-- start Data shown --
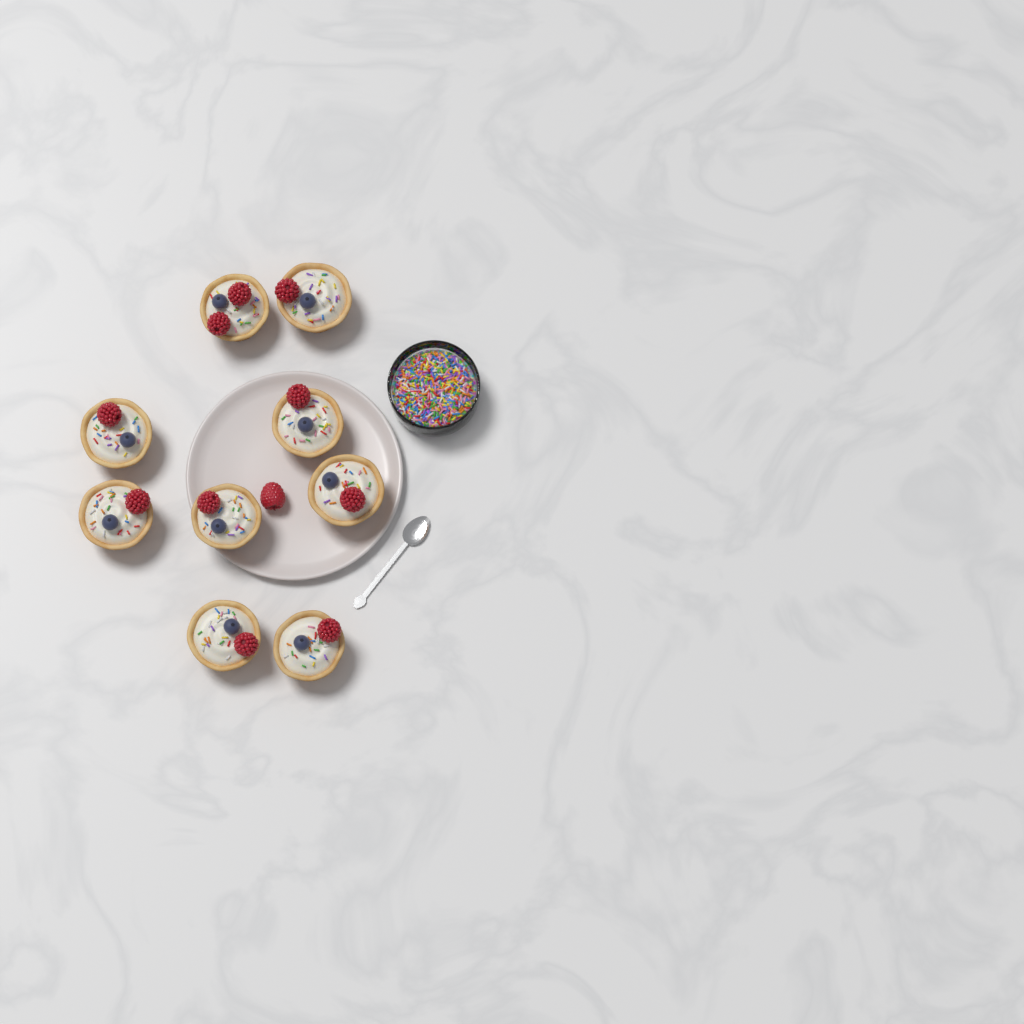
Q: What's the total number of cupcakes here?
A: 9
-- end Data shown --
-- start Data shown --
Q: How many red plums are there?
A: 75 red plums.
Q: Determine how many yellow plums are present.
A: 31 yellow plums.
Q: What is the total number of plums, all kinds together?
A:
-- end Data shown --
-- start Data shown --
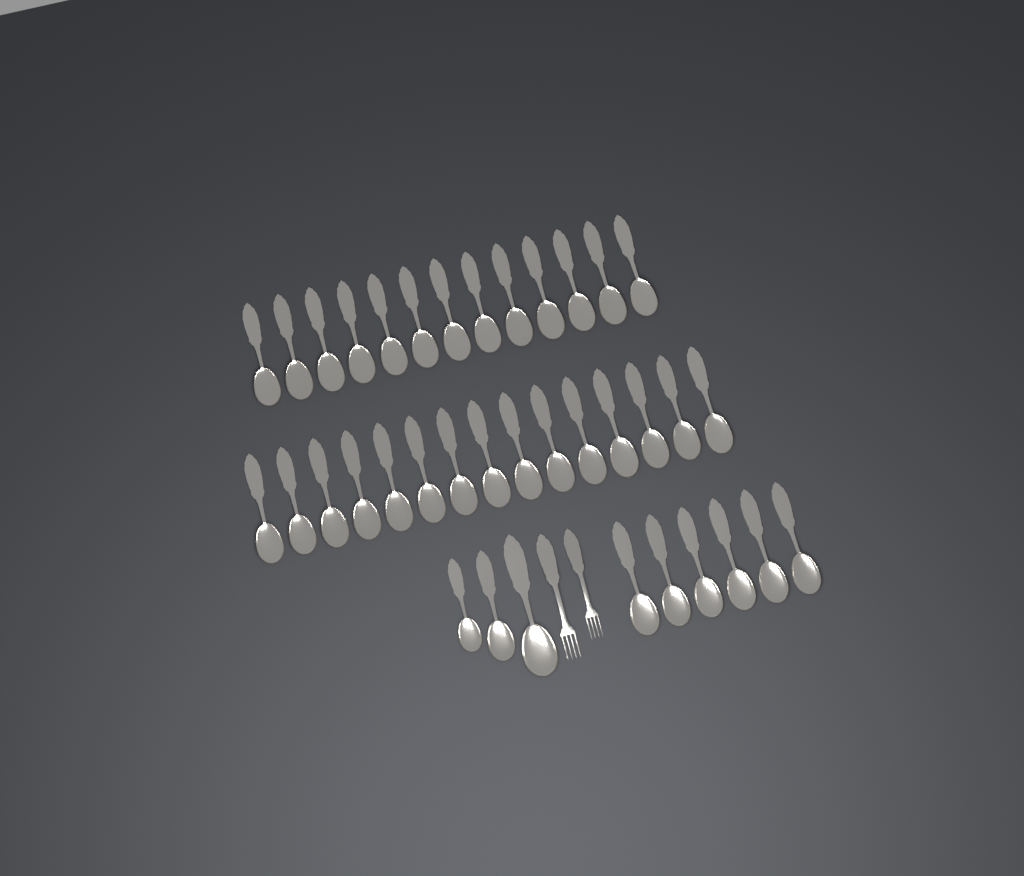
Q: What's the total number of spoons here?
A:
-- end Data shown --
» **Written request**: Report how many lines of the data above contain the string "What", giving only the number.

» **Finished answer**: 3